La préfecture de Sotouboua a vibré au rythme de ses traditions le samedi 5 septembre 2026. Les populations ont célébré l’apothéose de la 7e édition de Kiyèna-Foudoulém-Rodjoubi, une fête traditionnelle qui rassemble plusieurs communautés autour de leur patrimoine culturel et du vivre-ensemble.
Placée sous le thème « La cohésion sociale pour un développement inclusif de Sotouboua », cette édition a mis en avant la diversité culturelle comme un facteur de rapprochement et de développement local.
Kiyèna-Foudoulém-Rodjoubi, une fête qui rassemble plusieurs communautés
La particularité de cette célébration réside notamment dans son caractère fédérateur.
Les appellations Kiyèna, Foudoulém et Rodjoubi renvoient respectivement aux communautés Kabyè, Tem/Kotokoli et Naouda présentes dans la préfecture de Sotouboua.
À travers cette fête, ces différentes communautés se retrouvent autour d’un même événement pour valoriser leurs traditions et renforcer leurs liens.
La célébration constitue ainsi un espace de rencontre entre les populations, mais aussi un moyen de transmettre certaines pratiques culturelles aux nouvelles générations.
L’igname au cœur de la tradition

Comme dans plusieurs célébrations traditionnelles au Togo, l’igname occupe une place centrale dans les festivités.
Au-delà de sa dimension alimentaire, ce produit agricole possède une forte portée symbolique. Il renvoie notamment à la terre nourricière, au travail, au partage et à la transmission des valeurs ancestrales.
À Sotouboua, la fête a donc également permis de mettre en valeur le travail des producteurs et l’importance de l’agriculture dans la vie économique et sociale des communautés.
Une foire consacrée à l’igname a notamment permis aux participants de découvrir différents produits et préparations autour de cette culture.
Danses, mets traditionnels et prestations folkloriques

Les festivités ont été rythmées par plusieurs activités culturelles.
Les populations ont notamment assisté à des prestations folkloriques, à un défilé et à des dégustations de mets préparés à base d’igname.
Ces différentes animations ont permis de donner à la célébration une dimension à la fois culturelle, festive et populaire.
La fête a également constitué une occasion pour les communautés de mettre en avant leurs savoir-faire et certaines expressions de leur patrimoine culturel.
La cohésion sociale au centre de la 7e édition
Le choix du thème « La cohésion sociale pour un développement inclusif de Sotouboua » donne une dimension particulière à cette 7e édition.

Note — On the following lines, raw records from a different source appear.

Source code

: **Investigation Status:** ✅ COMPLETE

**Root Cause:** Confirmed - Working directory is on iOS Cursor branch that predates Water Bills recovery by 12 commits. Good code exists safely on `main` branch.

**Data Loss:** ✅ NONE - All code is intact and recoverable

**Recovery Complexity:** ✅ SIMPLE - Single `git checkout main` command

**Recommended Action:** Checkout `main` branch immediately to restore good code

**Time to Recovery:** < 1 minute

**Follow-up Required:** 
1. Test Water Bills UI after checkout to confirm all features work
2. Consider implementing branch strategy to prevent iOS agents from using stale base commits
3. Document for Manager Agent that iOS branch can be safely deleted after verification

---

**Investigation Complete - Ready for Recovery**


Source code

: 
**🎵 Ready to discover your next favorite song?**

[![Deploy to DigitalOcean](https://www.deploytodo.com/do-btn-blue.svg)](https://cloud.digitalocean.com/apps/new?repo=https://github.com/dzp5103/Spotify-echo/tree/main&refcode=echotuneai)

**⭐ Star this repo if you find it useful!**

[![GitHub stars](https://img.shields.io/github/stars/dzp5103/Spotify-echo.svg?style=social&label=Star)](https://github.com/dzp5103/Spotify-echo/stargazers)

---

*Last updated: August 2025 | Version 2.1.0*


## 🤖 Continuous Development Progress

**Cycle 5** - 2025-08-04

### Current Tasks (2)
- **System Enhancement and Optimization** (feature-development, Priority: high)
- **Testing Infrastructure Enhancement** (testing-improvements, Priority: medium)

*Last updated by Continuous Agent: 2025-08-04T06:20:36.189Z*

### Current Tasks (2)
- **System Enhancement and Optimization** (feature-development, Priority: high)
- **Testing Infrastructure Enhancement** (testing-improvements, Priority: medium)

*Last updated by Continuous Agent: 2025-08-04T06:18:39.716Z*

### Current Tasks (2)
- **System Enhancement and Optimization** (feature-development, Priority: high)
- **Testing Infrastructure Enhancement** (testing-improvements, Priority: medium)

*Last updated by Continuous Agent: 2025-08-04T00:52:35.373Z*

L’objectif affiché est de faire de la diversité culturelle un facteur de rapprochement plutôt qu’un motif de division.
Représentant le Président du Conseil, le ministre de l’Administration territoriale, de la Gouvernance locale et des Affaires coutumières, Awaté Hodabalo, a appelé les populations à faire de cette cohésion un levier du développement de la préfecture.
« Notre diversité culturelle doit être perçue non pas comme une source de division, mais comme une richesse qui renforce notre vivre-ensemble et constitue un atout pour le développement de Sotouboua », a déclaré le ministre.
Kiyèna-Foudoulém-Rodjoubi, un patrimoine à transmettre
Au-delà de la célébration annuelle, Kiyèna-Foudoulém-Rodjoubi participe à la préservation du patrimoine culturel de Sotouboua.
Les fêtes traditionnelles permettent en effet de maintenir vivantes certaines pratiques, de transmettre des valeurs aux jeunes générations et de créer des espaces de rencontre entre les communautés.
Dans un contexte où la cohésion sociale constitue un enjeu important pour le développement local, ce type de rendez-vous culturel peut également servir de cadre de dialogue et de rapprochement entre les populations.
Une fête traditionnelle tournée vers le développement local
Avec cette 7e édition, Kiyèna-Foudoulém-Rodjoubi dépasse ainsi le simple cadre festif.
La mise en avant de l’igname, des produits locaux, des savoir-faire et des expressions culturelles contribue également à valoriser les ressources de la préfecture.
Pour les organisateurs et les participants, l’enjeu est désormais de maintenir cette dynamique afin que la richesse culturelle de Sotouboua continue de servir de facteur de rassemblement et de développement.
À travers Kiyèna-Foudoulém-Rodjoubi, les communautés Kabyè, Tem/Kotokoli et Naouda réaffirment ainsi une idée essentielle : la diversité culturelle peut constituer une force lorsqu’elle s’accompagne de dialogue, de partage et de cohésion sociale.